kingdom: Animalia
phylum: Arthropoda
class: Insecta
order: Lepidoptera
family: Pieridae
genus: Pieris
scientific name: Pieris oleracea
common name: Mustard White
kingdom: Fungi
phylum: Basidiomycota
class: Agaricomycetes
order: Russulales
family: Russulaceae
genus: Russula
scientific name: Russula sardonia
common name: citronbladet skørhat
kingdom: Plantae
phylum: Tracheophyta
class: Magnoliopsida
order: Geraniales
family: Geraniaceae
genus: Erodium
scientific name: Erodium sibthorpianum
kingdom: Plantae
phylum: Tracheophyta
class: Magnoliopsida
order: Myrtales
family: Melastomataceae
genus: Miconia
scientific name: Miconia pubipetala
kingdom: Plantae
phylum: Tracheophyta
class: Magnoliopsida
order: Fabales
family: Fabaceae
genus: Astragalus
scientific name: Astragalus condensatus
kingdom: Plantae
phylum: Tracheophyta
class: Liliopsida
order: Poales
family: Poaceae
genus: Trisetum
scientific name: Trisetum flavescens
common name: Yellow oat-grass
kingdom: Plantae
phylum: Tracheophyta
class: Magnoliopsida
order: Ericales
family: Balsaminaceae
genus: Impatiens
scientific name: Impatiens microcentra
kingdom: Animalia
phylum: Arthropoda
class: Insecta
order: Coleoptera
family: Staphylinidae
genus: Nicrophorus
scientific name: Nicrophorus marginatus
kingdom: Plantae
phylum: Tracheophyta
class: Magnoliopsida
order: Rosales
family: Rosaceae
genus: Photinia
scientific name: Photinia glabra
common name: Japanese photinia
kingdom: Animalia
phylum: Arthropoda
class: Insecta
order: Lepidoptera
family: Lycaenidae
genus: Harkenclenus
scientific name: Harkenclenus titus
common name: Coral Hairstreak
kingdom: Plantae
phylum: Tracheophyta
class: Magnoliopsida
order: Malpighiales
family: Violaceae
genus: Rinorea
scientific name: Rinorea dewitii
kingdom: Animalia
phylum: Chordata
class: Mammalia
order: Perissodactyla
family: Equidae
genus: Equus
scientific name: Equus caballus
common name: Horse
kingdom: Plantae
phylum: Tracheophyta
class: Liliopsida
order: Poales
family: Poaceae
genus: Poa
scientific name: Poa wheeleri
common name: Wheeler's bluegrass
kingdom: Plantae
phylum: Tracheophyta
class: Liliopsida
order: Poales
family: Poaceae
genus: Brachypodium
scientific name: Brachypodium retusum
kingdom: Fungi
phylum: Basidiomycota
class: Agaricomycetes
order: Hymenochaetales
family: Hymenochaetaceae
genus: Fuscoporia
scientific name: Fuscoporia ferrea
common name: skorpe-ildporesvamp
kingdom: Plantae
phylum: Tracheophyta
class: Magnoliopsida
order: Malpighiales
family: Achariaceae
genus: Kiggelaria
****
§ STATED EXERCISE: Rewrite every line of the records, replacing each "common name" with "vernacular name" and changing nothing else.

§ REPLY:
kingdom: Animalia
phylum: Arthropoda
class: Insecta
order: Lepidoptera
family: Pieridae
genus: Pieris
scientific name: Pieris oleracea
vernacular name: Mustard White
kingdom: Fungi
phylum: Basidiomycota
class: Agaricomycetes
order: Russulales
family: Russulaceae
genus: Russula
scientific name: Russula sardonia
vernacular name: citronbladet skørhat
kingdom: Plantae
phylum: Tracheophyta
class: Magnoliopsida
order: Geraniales
family: Geraniaceae
genus: Erodium
scientific name: Erodium sibthorpianum
kingdom: Plantae
phylum: Tracheophyta
class: Magnoliopsida
order: Myrtales
family: Melastomataceae
genus: Miconia
scientific name: Miconia pubipetala
kingdom: Plantae
phylum: Tracheophyta
class: Magnoliopsida
order: Fabales
family: Fabaceae
genus: Astragalus
scientific name: Astragalus condensatus
kingdom: Plantae
phylum: Tracheophyta
class: Liliopsida
order: Poales
family: Poaceae
genus: Trisetum
scientific name: Trisetum flavescens
vernacular name: Yellow oat-grass
kingdom: Plantae
phylum: Tracheophyta
class: Magnoliopsida
order: Ericales
family: Balsaminaceae
genus: Impatiens
scientific name: Impatiens microcentra
kingdom: Animalia
phylum: Arthropoda
class: Insecta
order: Coleoptera
family: Staphylinidae
genus: Nicrophorus
scientific name: Nicrophorus marginatus
kingdom: Plantae
phylum: Tracheophyta
class: Magnoliopsida
order: Rosales
family: Rosaceae
genus: Photinia
scientific name: Photinia glabra
vernacular name: Japanese photinia
kingdom: Animalia
phylum: Arthropoda
class: Insecta
order: Lepidoptera
family: Lycaenidae
genus: Harkenclenus
scientific name: Harkenclenus titus
vernacular name: Coral Hairstreak
kingdom: Plantae
phylum: Tracheophyta
class: Magnoliopsida
order: Malpighiales
family: Violaceae
genus: Rinorea
scientific name: Rinorea dewitii
kingdom: Animalia
phylum: Chordata
class: Mammalia
order: Perissodactyla
family: Equidae
genus: Equus
scientific name: Equus caballus
vernacular name: Horse
kingdom: Plantae
phylum: Tracheophyta
class: Liliopsida
order: Poales
family: Poaceae
genus: Poa
scientific name: Poa wheeleri
vernacular name: Wheeler's bluegrass
kingdom: Plantae
phylum: Tracheophyta
class: Liliopsida
order: Poales
family: Poaceae
genus: Brachypodium
scientific name: Brachypodium retusum
kingdom: Fungi
phylum: Basidiomycota
class: Agaricomycetes
order: Hymenochaetales
family: Hymenochaetaceae
genus: Fuscoporia
scientific name: Fuscoporia ferrea
vernacular name: skorpe-ildporesvamp
kingdom: Plantae
phylum: Tracheophyta
class: Magnoliopsida
order: Malpighiales
family: Achariaceae
genus: Kiggelaria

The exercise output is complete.